We see our competition having built their models around the fitness industry, while the ETHOS hybrid offering of yoga, sports and science strives to offer more growth potential by bringing together the industries of fitness (over £50 billion); yoga (over £18 billion); and US healthcare (nearly £1.9 trillion).
In our experience, and listening to customer feedback from those who have taken classes all over the world, many studio concepts are not able to combine multidisciplinary offerings and maintain quality across fitness, yoga and specialties like barre. Instead they seem to focus on one or two areas, rather than appealling to different sets of customers. This is where we believe ETHOS has already proved to be one of the first multi-concept studios in the UK with its launch in 2013.
We also aim to differentiate with our design, allowing for large social community areas where customers are encouraged to hangout rather than being rushed out the door for the next class.
SALES (key sales drivers):
- Price per class, utilisation class capacity, volume, price of garmets and food/drinks.
- ETHOS’ existing reputation on teachers’ top expertise, technology integration, and marketing campaign with Sheridan&Co.
USE OF FUNDS:
- Construction of new club(s).
- Hiring of additional personnel.
EXPENSES AND PROFITABILITY:
- Main overheads include salaries, rent and utility costs.
- Gross and EBITDA margins for 2015 include both Cambridge and London pre-revenue, while London funded for design/construction/deposits/overheads since beginning 2015.

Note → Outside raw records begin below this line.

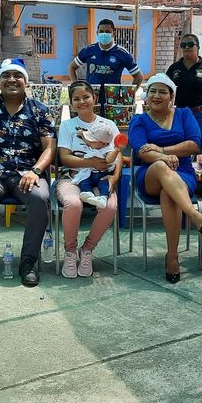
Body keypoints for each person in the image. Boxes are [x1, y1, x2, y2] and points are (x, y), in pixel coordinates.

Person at [0, 58, 55, 287]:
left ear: (26, 81)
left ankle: (28, 262)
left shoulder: (40, 110)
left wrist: (35, 171)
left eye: (17, 75)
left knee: (40, 198)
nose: (12, 80)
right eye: (6, 75)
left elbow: (49, 148)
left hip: (28, 175)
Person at [128, 73, 202, 284]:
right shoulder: (139, 120)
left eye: (162, 92)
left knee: (169, 194)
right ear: (146, 96)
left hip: (183, 173)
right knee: (160, 166)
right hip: (150, 174)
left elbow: (194, 144)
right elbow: (142, 151)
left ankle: (172, 256)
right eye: (152, 91)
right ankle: (193, 214)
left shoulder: (184, 114)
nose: (156, 96)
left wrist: (163, 149)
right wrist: (164, 158)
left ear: (172, 97)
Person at [56, 81, 122, 279]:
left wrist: (114, 176)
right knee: (73, 203)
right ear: (71, 103)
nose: (82, 101)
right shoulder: (67, 126)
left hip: (102, 177)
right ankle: (70, 251)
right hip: (72, 176)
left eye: (86, 97)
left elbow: (118, 153)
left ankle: (87, 250)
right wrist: (90, 162)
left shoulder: (109, 125)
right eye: (76, 99)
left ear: (94, 98)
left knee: (109, 206)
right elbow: (64, 158)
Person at [68, 18, 144, 112]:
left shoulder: (122, 53)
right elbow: (71, 67)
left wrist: (128, 96)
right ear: (97, 33)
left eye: (107, 31)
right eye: (101, 31)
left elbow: (139, 76)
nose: (104, 34)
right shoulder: (88, 50)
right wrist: (76, 86)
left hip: (112, 101)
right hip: (91, 100)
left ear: (114, 33)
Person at [166, 33, 202, 132]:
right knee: (179, 140)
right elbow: (166, 91)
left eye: (190, 44)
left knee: (197, 140)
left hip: (201, 115)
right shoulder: (174, 68)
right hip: (179, 114)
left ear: (198, 47)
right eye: (183, 45)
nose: (186, 47)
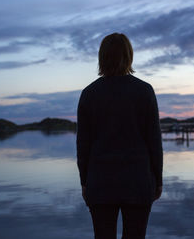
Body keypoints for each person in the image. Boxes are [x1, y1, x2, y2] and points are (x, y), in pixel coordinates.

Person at [76, 33, 163, 239]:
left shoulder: (89, 93)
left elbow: (83, 145)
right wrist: (158, 180)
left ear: (102, 57)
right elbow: (154, 141)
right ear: (129, 56)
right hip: (138, 181)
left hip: (100, 182)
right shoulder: (144, 91)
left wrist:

- Company is currently EBITDA break even with margins reaching 58% in the final year of projections.
EXISTING DEBT OR EQUITY INVESTMENTS:
- Debt: £219k outstanding as of Dec-15 – £30k loan from individual to be repaid in Jan-16 with no interest in lieu of club membership, £30k loan from individual to be repaid in full by Jun-16 with £3.3k of interest, £98k remaining of HSBC loan entered in Apr-15 to be repaid by May-20 with monthly repayments of £2.2k, £61k remaining of Directors Loans with no repayment schedule, crowd funds will not be used to repay the Directors Loans.
- Equity: £275k raised in Nov-15 at a pre-money valuation of £3.6m.
- Burn rate circa £42k/mth, OCF circa £14k/mth.
- No plans for a future raise.
The Exit Strategy
Key sales drivers: nearly 70% of revenue earned is from the sale of packages and memberships of our studio classes.
Other sales drivers: 10% of revenue is earned from our other Cambridge offerings in treatments and retail.
Teacher Training: In 2014, ETHOS launched its 500 Hour Hot Yoga Teacher Training. Tuition is currently £6,200 per attendee for an oversubscribed 9-week programme. We hope this will grow with the opening of the London studio and international expansion. As a comparable, Bikram Hot Yoga training has roughly 800 students annually.
FUTURE REVENUE STREAMS:
- London Pay-As-You-Go Memberships
- Full FitLab offering with extensive Healthcare Technologies
- ETHOS Activewear
- Corporate & Leadership programmes
- Additional Teacher Trainings in other fitness/yoga areas internationally
- London Health & Cafe Bar utlizing our 100+ seats at Spitalfields Market
ETHOS is currently operating to a base plan of opening 5 studios within 5 years at the rate of 1 new studio per year.
Subject to meeting performance metrics at new sites as planned, ETHOS aims to operate on an Upside Plan of opening 10 new studios over these 5 years. The company’s strategy is to expand through the opening of additional studios funded through free cash flow. On this basis, a return on the initial investment of 8-12 times is forecast after 5 years.
This expansion programme could be brought forward through further equity/debt funding. International expansion is possible through the opening of more facilities either on a wholly owned basis or a franchise/licensing basis. The speed at which the business can be expanded more aggressively through these routes is dependent on the availability of further funding.